I'm not sure you're right about that. They have no need of a winding mechanism or a mobile head. The bit on top of the central post doesn't look right for mounting a camera either, so IMO neither is a likely identification of its intended use.
FWIW the top of the central post is similar to the mirror mounting on old microscopes.
I think it's very likely that several parts are missing...


----------



## dasmith232 (Feb 25, 2017)

I was not thinking stereo viewer either. The center post looks suited for supporting an optic or a barrel containing an optic. The slotted bracket that extends to the left looks like it could align with the mounting bolt of a camera. The frame on the right looks like it would hold media of some kind. I was leaning towards 120 roll film or something like that but it's too big for (specifically) 120.
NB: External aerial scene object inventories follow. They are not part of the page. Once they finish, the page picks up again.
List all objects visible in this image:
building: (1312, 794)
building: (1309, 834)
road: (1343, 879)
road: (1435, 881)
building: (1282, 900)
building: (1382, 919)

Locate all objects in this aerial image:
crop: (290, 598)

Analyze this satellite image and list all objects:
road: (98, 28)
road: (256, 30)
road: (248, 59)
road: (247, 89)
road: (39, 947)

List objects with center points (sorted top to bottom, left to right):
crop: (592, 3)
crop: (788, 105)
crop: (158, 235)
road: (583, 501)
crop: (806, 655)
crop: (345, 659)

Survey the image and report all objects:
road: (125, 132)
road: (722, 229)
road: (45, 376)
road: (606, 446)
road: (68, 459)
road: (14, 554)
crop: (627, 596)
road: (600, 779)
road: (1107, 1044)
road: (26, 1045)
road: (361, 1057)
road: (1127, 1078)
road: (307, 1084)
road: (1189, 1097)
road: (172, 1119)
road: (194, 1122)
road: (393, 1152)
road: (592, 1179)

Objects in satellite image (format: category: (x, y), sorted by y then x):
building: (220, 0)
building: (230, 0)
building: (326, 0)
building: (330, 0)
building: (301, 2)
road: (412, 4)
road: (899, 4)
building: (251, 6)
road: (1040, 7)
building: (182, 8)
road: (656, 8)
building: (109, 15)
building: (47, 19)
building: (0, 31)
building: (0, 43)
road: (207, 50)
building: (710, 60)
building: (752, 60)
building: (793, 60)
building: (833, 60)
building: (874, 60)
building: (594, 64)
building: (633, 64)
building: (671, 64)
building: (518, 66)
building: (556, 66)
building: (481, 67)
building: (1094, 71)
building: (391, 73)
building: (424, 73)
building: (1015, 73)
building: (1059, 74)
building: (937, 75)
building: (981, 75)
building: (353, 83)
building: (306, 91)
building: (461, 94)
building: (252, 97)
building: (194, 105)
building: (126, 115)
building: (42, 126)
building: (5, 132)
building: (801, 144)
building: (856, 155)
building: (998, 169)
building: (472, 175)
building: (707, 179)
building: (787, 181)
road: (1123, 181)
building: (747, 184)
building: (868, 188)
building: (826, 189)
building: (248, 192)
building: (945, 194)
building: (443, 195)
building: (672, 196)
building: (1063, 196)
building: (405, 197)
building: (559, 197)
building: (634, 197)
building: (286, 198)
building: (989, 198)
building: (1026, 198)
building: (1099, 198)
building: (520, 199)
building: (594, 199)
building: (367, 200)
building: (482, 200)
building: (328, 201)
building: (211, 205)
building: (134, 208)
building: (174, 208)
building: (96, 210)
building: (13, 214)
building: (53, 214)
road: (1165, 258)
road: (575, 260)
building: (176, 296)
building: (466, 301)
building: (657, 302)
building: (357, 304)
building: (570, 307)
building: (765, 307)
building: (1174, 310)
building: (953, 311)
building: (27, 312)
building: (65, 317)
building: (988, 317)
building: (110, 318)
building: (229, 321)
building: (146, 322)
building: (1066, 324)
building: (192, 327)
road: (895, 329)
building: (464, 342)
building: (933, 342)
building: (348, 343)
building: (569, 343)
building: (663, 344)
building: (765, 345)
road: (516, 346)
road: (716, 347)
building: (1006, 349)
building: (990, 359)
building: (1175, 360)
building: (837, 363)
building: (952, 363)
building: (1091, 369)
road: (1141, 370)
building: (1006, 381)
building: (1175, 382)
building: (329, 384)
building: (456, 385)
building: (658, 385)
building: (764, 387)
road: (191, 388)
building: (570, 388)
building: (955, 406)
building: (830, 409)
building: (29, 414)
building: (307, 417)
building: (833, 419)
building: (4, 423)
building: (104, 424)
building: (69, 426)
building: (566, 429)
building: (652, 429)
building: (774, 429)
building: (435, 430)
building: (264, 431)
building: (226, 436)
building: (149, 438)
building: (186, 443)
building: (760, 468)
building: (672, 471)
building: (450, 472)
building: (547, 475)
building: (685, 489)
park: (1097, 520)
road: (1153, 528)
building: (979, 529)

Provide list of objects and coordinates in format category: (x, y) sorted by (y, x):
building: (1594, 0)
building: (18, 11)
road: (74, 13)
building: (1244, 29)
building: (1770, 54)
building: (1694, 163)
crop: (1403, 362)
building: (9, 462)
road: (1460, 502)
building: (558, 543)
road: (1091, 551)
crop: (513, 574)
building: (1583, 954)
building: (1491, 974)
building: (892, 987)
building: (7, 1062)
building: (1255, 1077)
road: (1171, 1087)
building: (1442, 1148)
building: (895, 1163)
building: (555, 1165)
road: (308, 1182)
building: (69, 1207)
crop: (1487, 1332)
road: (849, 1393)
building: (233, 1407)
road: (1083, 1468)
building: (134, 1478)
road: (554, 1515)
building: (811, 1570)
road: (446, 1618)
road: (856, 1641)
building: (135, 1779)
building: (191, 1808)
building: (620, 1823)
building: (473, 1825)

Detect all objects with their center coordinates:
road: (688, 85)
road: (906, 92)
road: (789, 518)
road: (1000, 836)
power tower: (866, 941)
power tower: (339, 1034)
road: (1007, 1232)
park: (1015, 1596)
I'm thinking that it's something like a slide duplicator, but not for slides.


----------



## Derrel (Feb 25, 2017)

Looks like it is designed to scroll titles on small rolls of paper. The "Y" looks like the camera lens support, and the slotted strip is where a tripod mounting bolt goes through, and the wing nut allows the camera support rail to be raised or lowered to get the lens into the "Y" and to be held at that height. I do not think this is a stereo viewer, but think it is a cinema camera accessory...most likely for doing scrolled titles.


----------



## unpopular (Feb 25, 2017)

@Derrel take another look at the "Y". It's slotted, like something was supposed to fit inside it. Something thin. I kind of want to say it's some sort of optometry device?

If it is film- or animation-related, it's old. Like silent movie era old.


----------



## Derrel (Feb 25, 2017)

unpopular said:


> @Derrel take another look at the "Y". It's slotted, like something was supposed to fit inside it. Something thin. I kind of want to say it's some sort of optometry device?
> 
> If it is film- or animation-related, it's old. Like silent movie era old.



Yeah...something thin--thin as in thin like the diameter of an old silent-era 8mm or 16mm camera lens barrel, perhaps? Yes, I think this is from the silent movie era--which lasted a long, long time for "regular" people who shot 8mm and 16mm film. The majority of "regular" prime focal length cinema lenses from that era had pretty small-diameter barrels. (There actually would not be any zoom lenses for another few decades!)

iIt looks like the camera was mounted on the back, and whatever was on the rollers was photographed as it was moved up and down....you know, the old Star Wars Crawl...done by hand with a single-frame release motion picture camera, or shot at the then-standard 16 frames per second rate, as a segment of a title was "scrolled up" on the roller advance?


----------